Cron jobs scheduled. Your schedule:
0 8 * * * /home/kali/script-6-full-monitor.sh >> /home/kali/cron.log 2>&1
*/30 * * * * /home/kali/script-5-error-check.sh >> /home/kali/errors.log 2>&1
How to run: chmod +x script-7-schedule.sh → ./script-7-schedule.sh
06 How to Run Everything — Step by Step
📋 Complete Run Order on Kali Linux
01

Copy all 7 scripts to your home folder — /home/kali/

02

Give all scripts permission at once

chmod +x ~/script-*.sh
03

Create the sample log file first — other scripts need this

./script-4-create-log.sh
04

Test each Day 1 script individually

./script-1.sh
./script-2.sh
./script-3.sh
05

Run the error checker — counts errors and saves report

./script-5-error-check.sh
06

Run the full monitor — main script, does everything

./script-6-full-monitor.sh
07

Schedule everything with crontab — run last

./script-7-schedule.sh
08

Confirm cron jobs are active

crontab -l
07 Real L2 Scenarios
01

It's 8 AM and you haven't even opened your laptop yet.
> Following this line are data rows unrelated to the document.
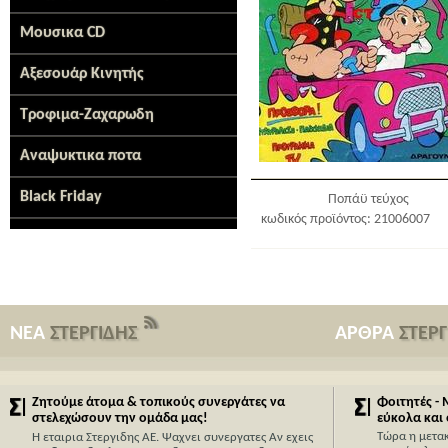
Μουσικα CD
Αξεσουάρ Κινητής
Τροφιμα-Ζαχαρωδη
Αναψυκτικα ποτα
Black Friday
Ποπάϋ τεύχος
κωδικός προϊόντος: 21006007
ΝΕΑ
ΣΤΕΡΓΙΔΗΣ
ΑΡΘΡΑ
ΣΤΕΡ
Ζητούμε άτομα & τοπικούς συνεργάτες να
Φοιτητές -
στελεχώσουν την ομάδα μας!
εύκολα και
Τώρα η μετα
Η εταιρια Στεργιδης ΑΕ. Ψαχνει συνεργατες Αν εχεις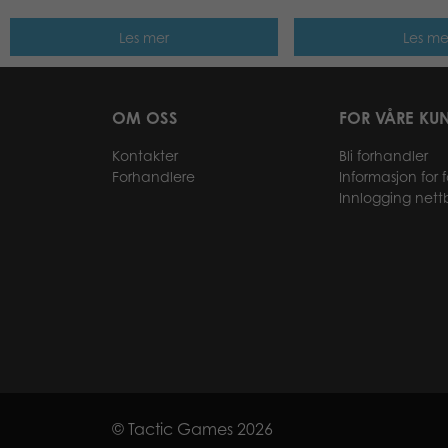
Les mer
Les me
OM OSS
FOR VÅRE KU
Kontakter
Bli forhandler
Forhandlere
Informasjon for 
Innlogging nett
© Tactic Games 2026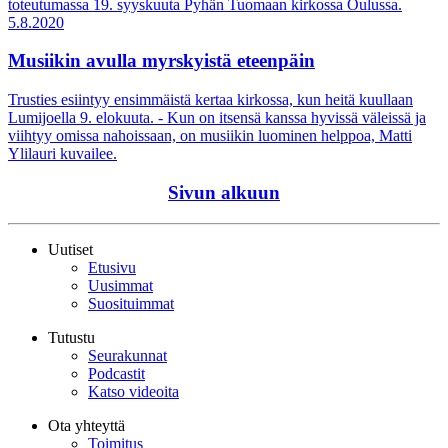
toteutumassa 19. syyskuuta Pyhän Tuomaan kirkossa Oulussa.
5.8.2020
Musiikin avulla myrskyistä eteenpäin
Trusties esiintyy ensimmäistä kertaa kirkossa, kun heitä kuullaan
Lumijoella 9. elokuuta. - Kun on itsensä kanssa hyvissä väleissä ja
viihtyy omissa nahoissaan, on musiikin luominen helppoa, Matti
Ylilauri kuvailee.
Sivun alkuun
Uutiset
Etusivu
Uusimmat
Suosituimmat
Tutustu
Seurakunnat
Podcastit
Katso videoita
Ota yhteyttä
Toimitus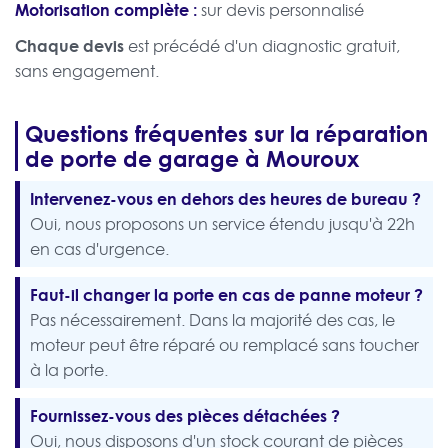
Motorisation complète :
sur devis personnalisé
Chaque devis
est précédé d'un diagnostic gratuit,
sans engagement.
Questions fréquentes sur la réparation
de porte de garage à Mouroux
Intervenez-vous en dehors des heures de bureau ?
Oui, nous proposons un service étendu jusqu'à 22h
en cas d'urgence.
Faut-il changer la porte en cas de panne moteur ?
Pas nécessairement. Dans la majorité des cas, le
moteur peut être réparé ou remplacé sans toucher
à la porte.
Fournissez-vous des pièces détachées ?
Oui, nous disposons d'un stock courant de pièces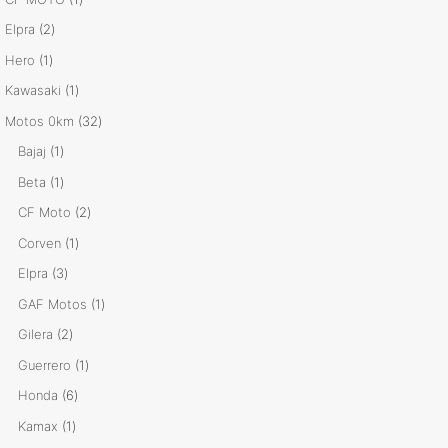
producto
2
Elpra
2
productos
1
Hero
1
producto
1
Kawasaki
1
producto
32
Motos 0km
32
productos
1
Bajaj
1
producto
1
Beta
1
producto
2
CF Moto
2
productos
1
Corven
1
producto
3
Elpra
3
productos
1
GAF Motos
1
producto
2
Gilera
2
productos
1
Guerrero
1
producto
6
Honda
6
productos
1
Kamax
1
The monitor script already ran at 8:00 via cron and saved today's report. You open it and instantly know the status — no manual checking needed.

02

Errors start appearing in the log at 2 AM. The error check script runs every 30 minutes via cron. By 2:30 AM it detects 5 errors and logs the alert to errors.log. You see it first thing in the morning — before any client calls.

03

You are asked to check multiple servers. Instead of checking one by one, your for loop script runs through all of them in sequence automatically. What used to take 10 minutes now takes 5 seconds.